Conforme a Folha publicou na edição do último sábado, o local que já foi responsável por 80% do petróleo nacional, tem hoje esse percentual reduzido a 51% e vem gradualmente perdendo terreno para o óleo extraído da camada pré-sal da Bacia de Santos, responsável por 43% da produção. Especialistas acreditam, inclusive, que o número de barris produzidos no litoral paulista supere a produção dos poços do Norte Fluminense até a metade do ano que vem.

Para estimular o aporte de capital, a estratégia da ANP será reduzir o percentual dos royalties pagos aos municípios produtores sobre a produção excedente (aquela referente aos campos recuperados, já com os investimentos) de 10% para 5%. O percentual sobre o volume de barris normalmente extraídos permaneceria em 10%. Por conta disso, a Prefeitura de Macaé, cidade mais afetada com a queda nas receitas, encampou um projeto chamado ‘Menos Royalties, Mais Empregos’.

 Apesar da resistência de algumas cidades vizinhas como Campos, São João da Barra e Quissamã, a expectativa é de uma arrecadação de R$ 16 bilhões extras em royalties, a partir da regulamentação do plano.

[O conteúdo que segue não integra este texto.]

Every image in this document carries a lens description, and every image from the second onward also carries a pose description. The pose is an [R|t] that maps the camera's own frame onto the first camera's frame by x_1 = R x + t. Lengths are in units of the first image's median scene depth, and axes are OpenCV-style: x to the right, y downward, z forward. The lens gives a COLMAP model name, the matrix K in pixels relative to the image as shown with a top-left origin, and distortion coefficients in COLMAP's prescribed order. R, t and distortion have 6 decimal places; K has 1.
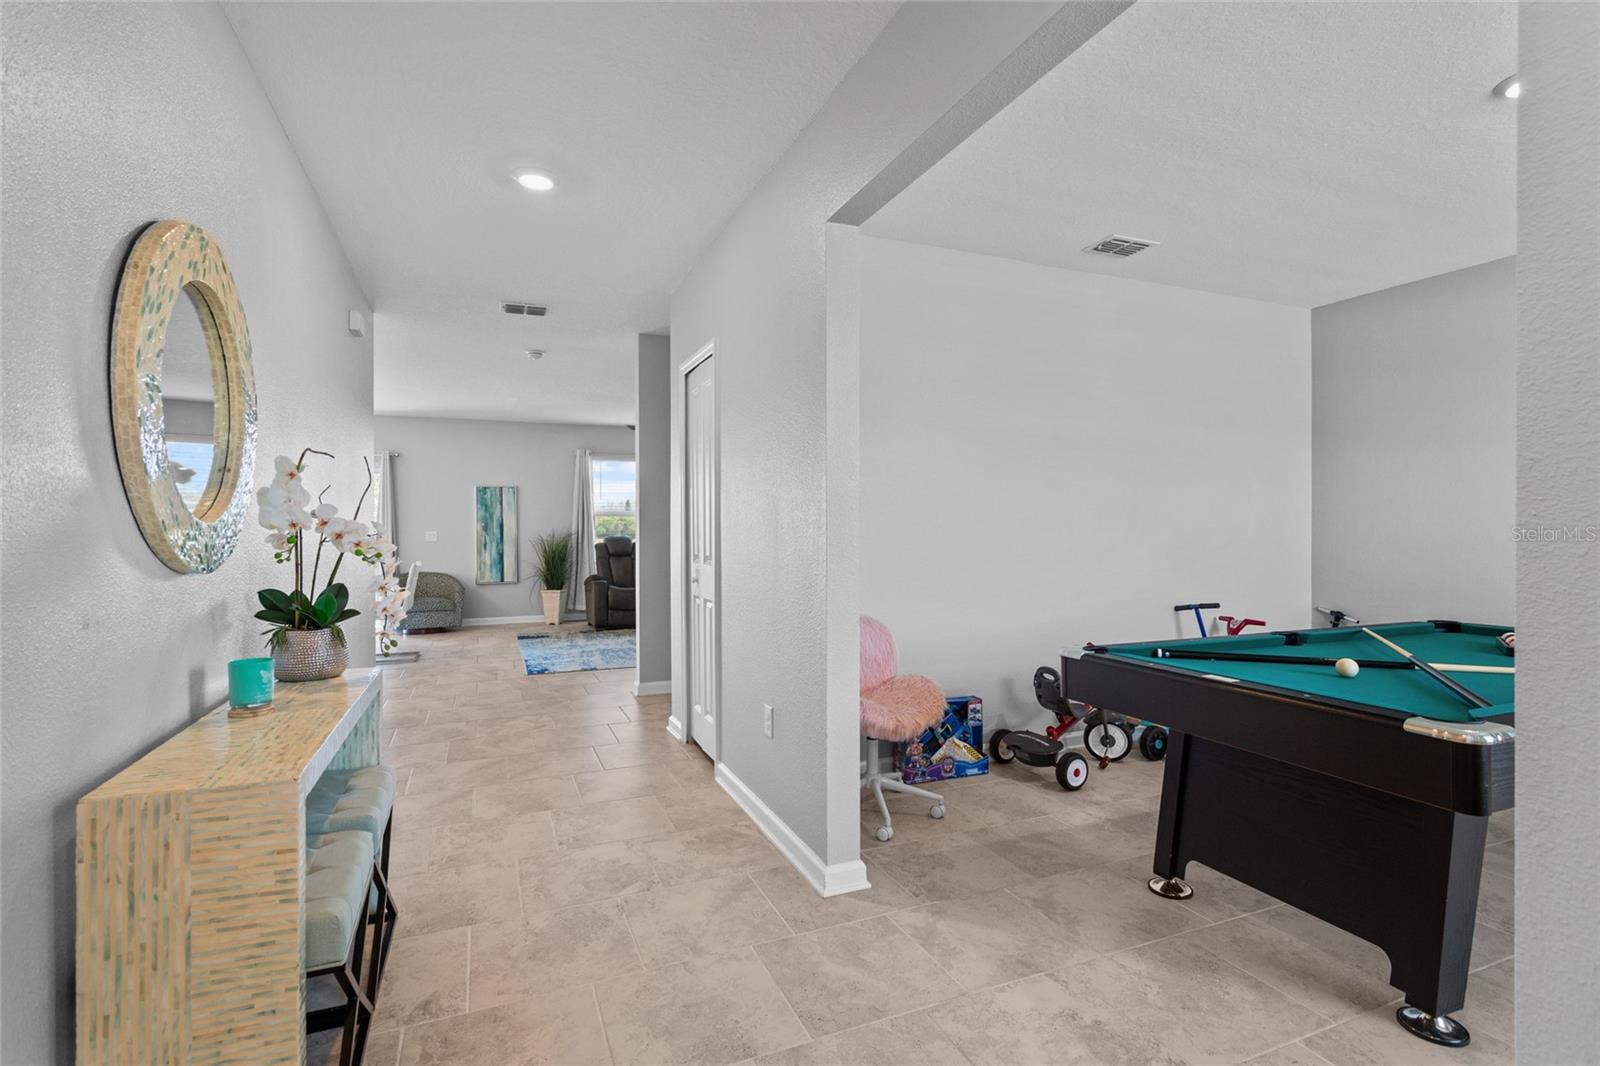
lens RADIAL K [[752.9, 0, 798.6], [0, 752.9, 514.9], [0, 0, 1]] dist [0.004469, 0.001128]
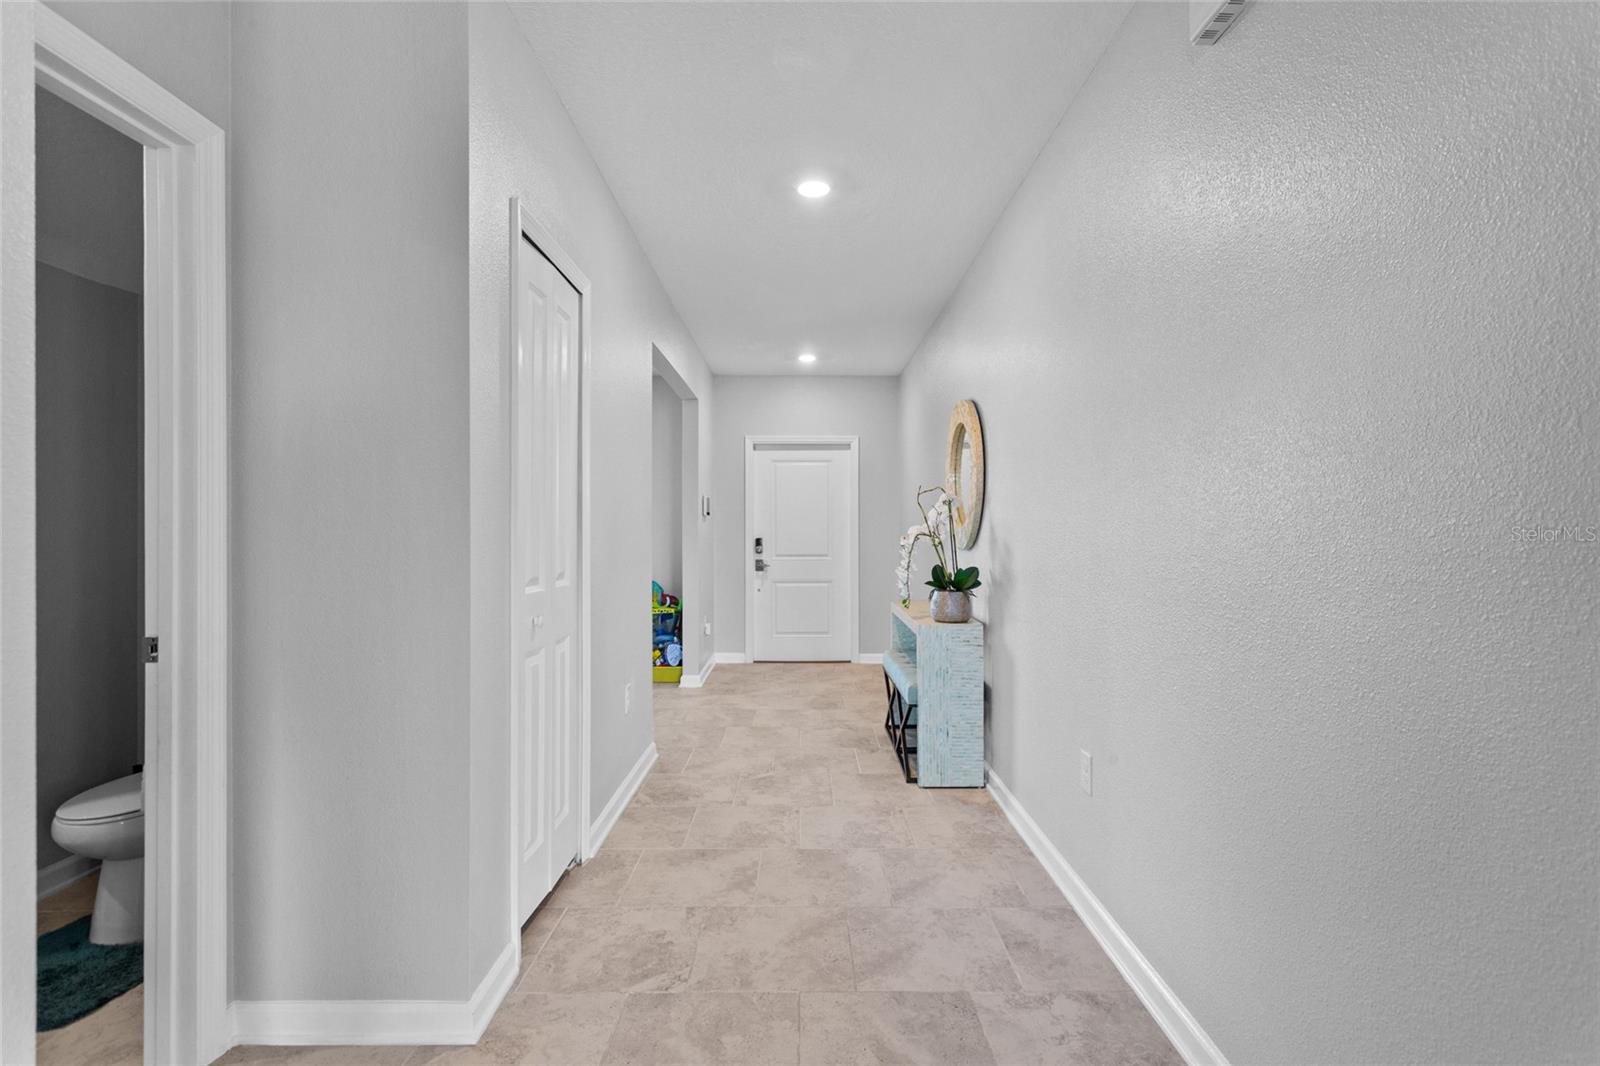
lens RADIAL K [[760.1, 0, 800.6], [0, 760.1, 557.2], [0, 0, 1]] dist [0.001724, 0.001008]
pose [[-0.921739, -0.004745, 0.387781, -0.760410], [0.000181, 0.999920, 0.012665, 0.044202], [-0.387810, 0.011744, -0.921664, 2.045968]]
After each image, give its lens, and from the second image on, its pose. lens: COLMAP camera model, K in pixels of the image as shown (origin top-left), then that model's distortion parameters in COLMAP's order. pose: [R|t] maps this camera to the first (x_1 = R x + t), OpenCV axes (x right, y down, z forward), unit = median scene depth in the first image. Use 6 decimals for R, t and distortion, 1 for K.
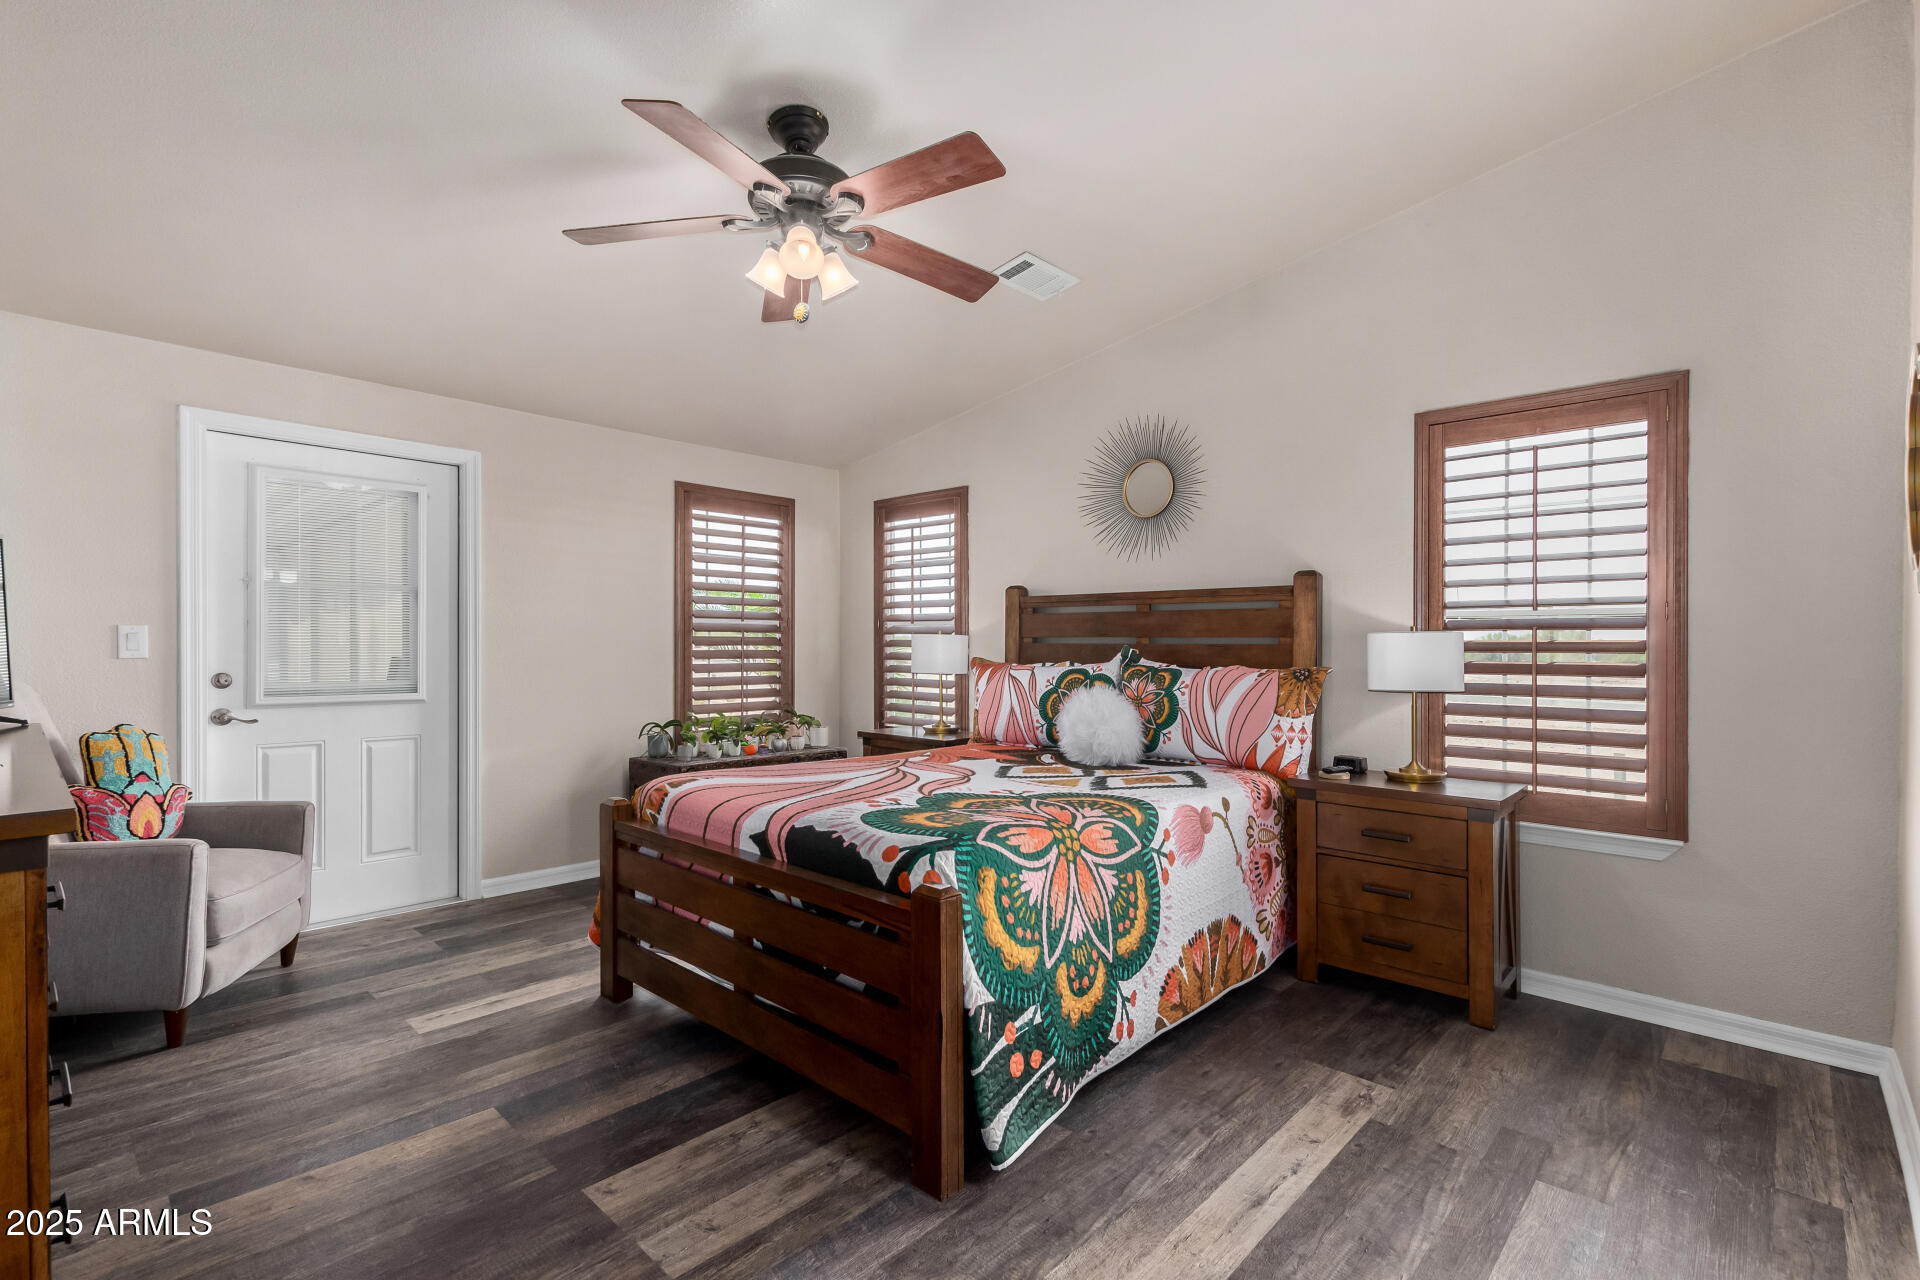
lens RADIAL K [[885.3, 0, 965.1], [0, 885.3, 643.2], [0, 0, 1]] dist [0.011716, -0.004058]
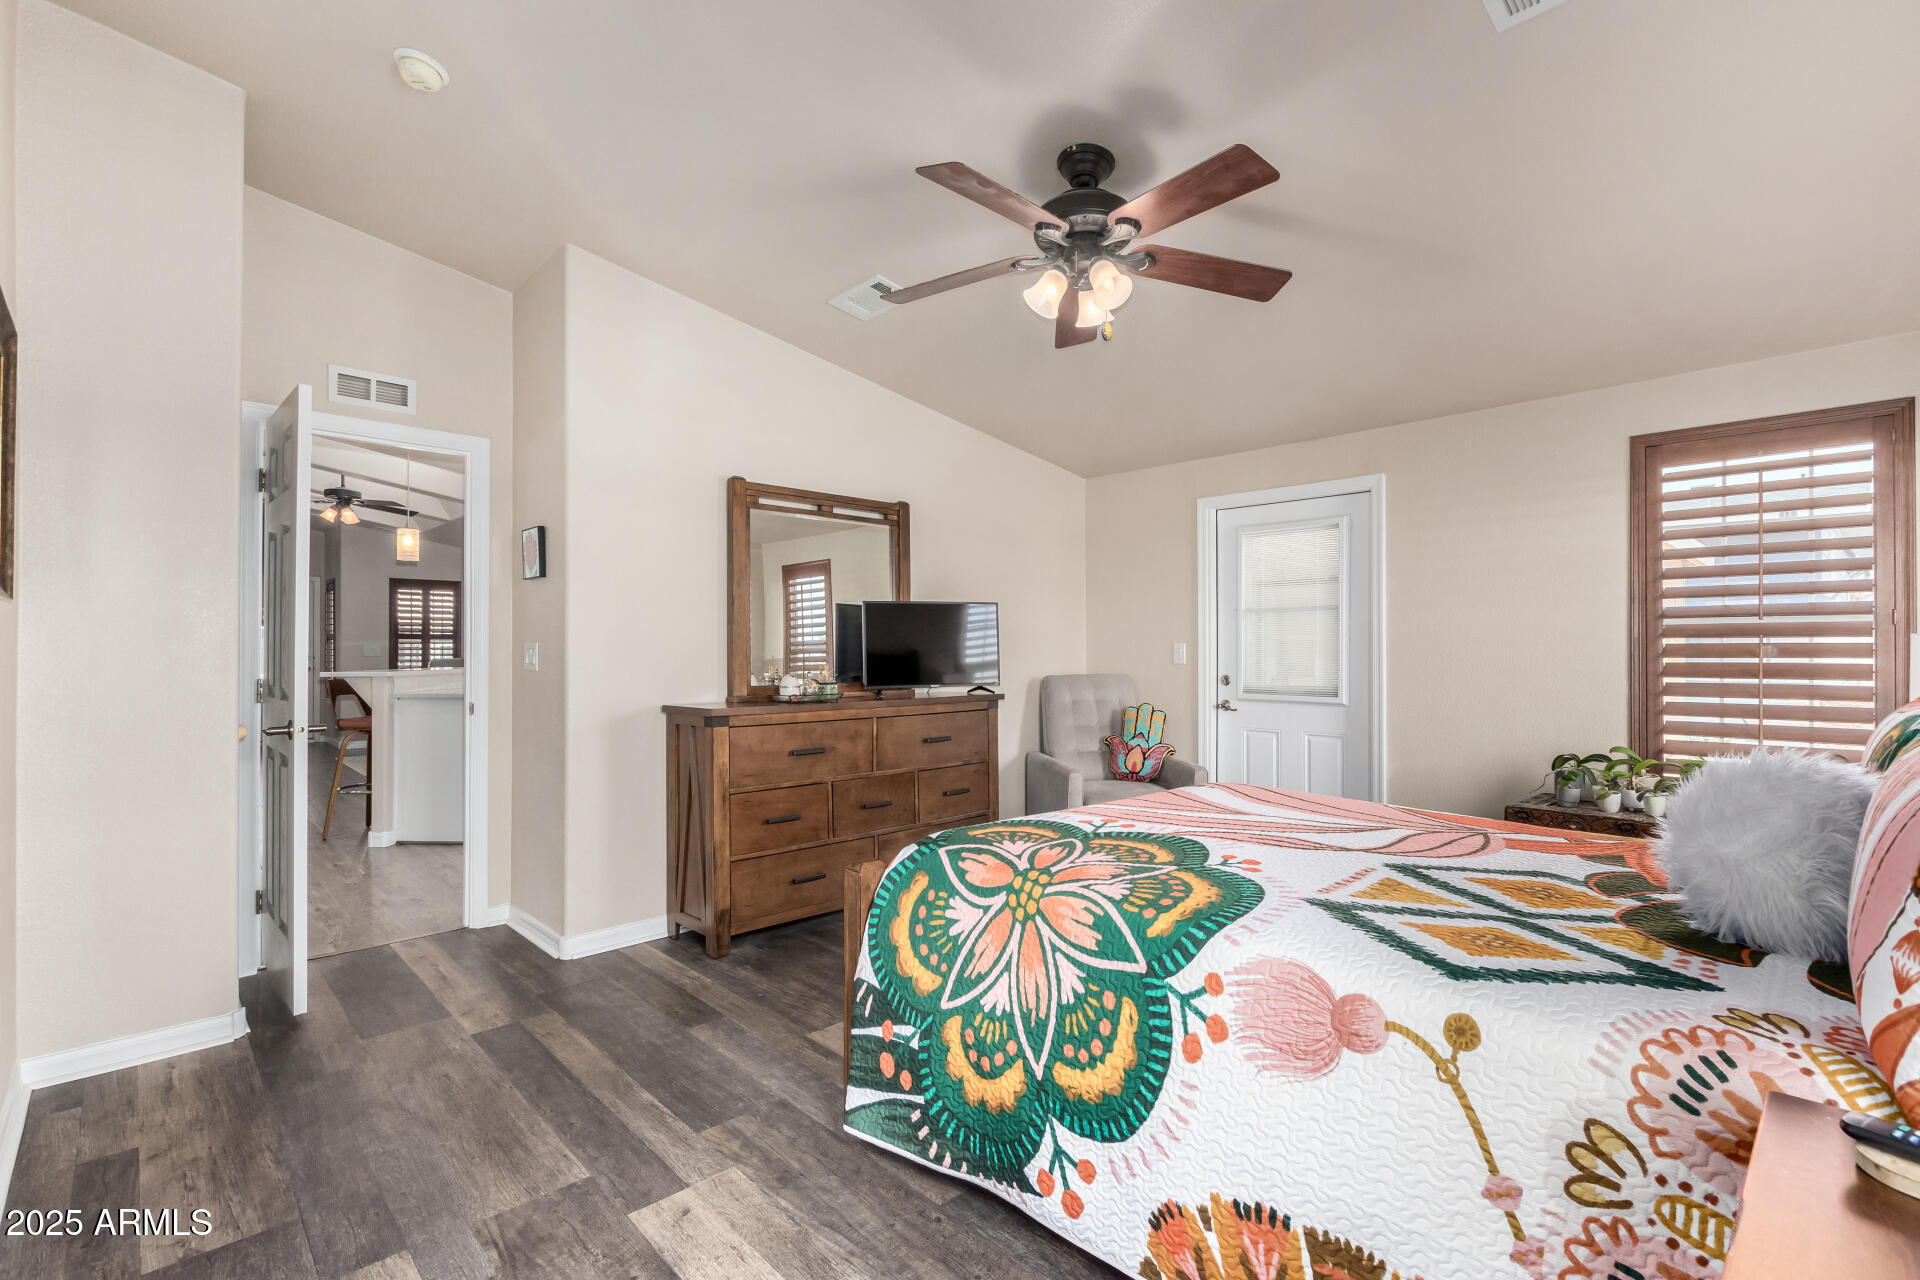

Segundo o secretário-adjunto de Políticas Energéticas de Macaé, Sérgio Augusto Coelho, a redução nos royalties está prevista na Lei do Petróleo, de 1998, ano das primeiras licitações das reservas da Bacia de Campos, quando o monopólio da Petrobras foi quebrado. Ele salientou que a queda no percentual da compensação a ser paga pelo excedente de produção será, na verdade, um ‘grande ganho’ ao se observar o contexto econômico geral. 

– Cada R$ 1 bilhão investido corresponde à geração de 25 mil empregos diretos e indiretos. Isso é importante não apenas para Macaé, mas para o Estado do Rio e para o Brasil. O desemprego é muito grande e essa é uma forma ágil de retomar a atividade econômica na área, a partir da exploração e da produção – diz Coelho, que também é secretário-financeiro da Organização dos Municípios Produtores de Petróleo (Ompetro). 

O economista Sérgio Monteiro vê a iniciativa com cautela, mas acredita na retomada de cerca de 30% das vagas de trabalho extintas com a crise no setor, a partir de 2014, que começaram a surgir as denúncias de corrupção na Petrobras, a Operação Lava Jato e a queda do preço do petróleo no mercado internacional.  

– Se os postos de trabalho forem revitalizados, aumenta a circulação de dinheiro no mercado e, a reboque, há o aumento do consumo e da arrecadação de impostos. Não vai ser uma ação isolada. Toda a cadeia econômica vai ganhar – afirma o especialista.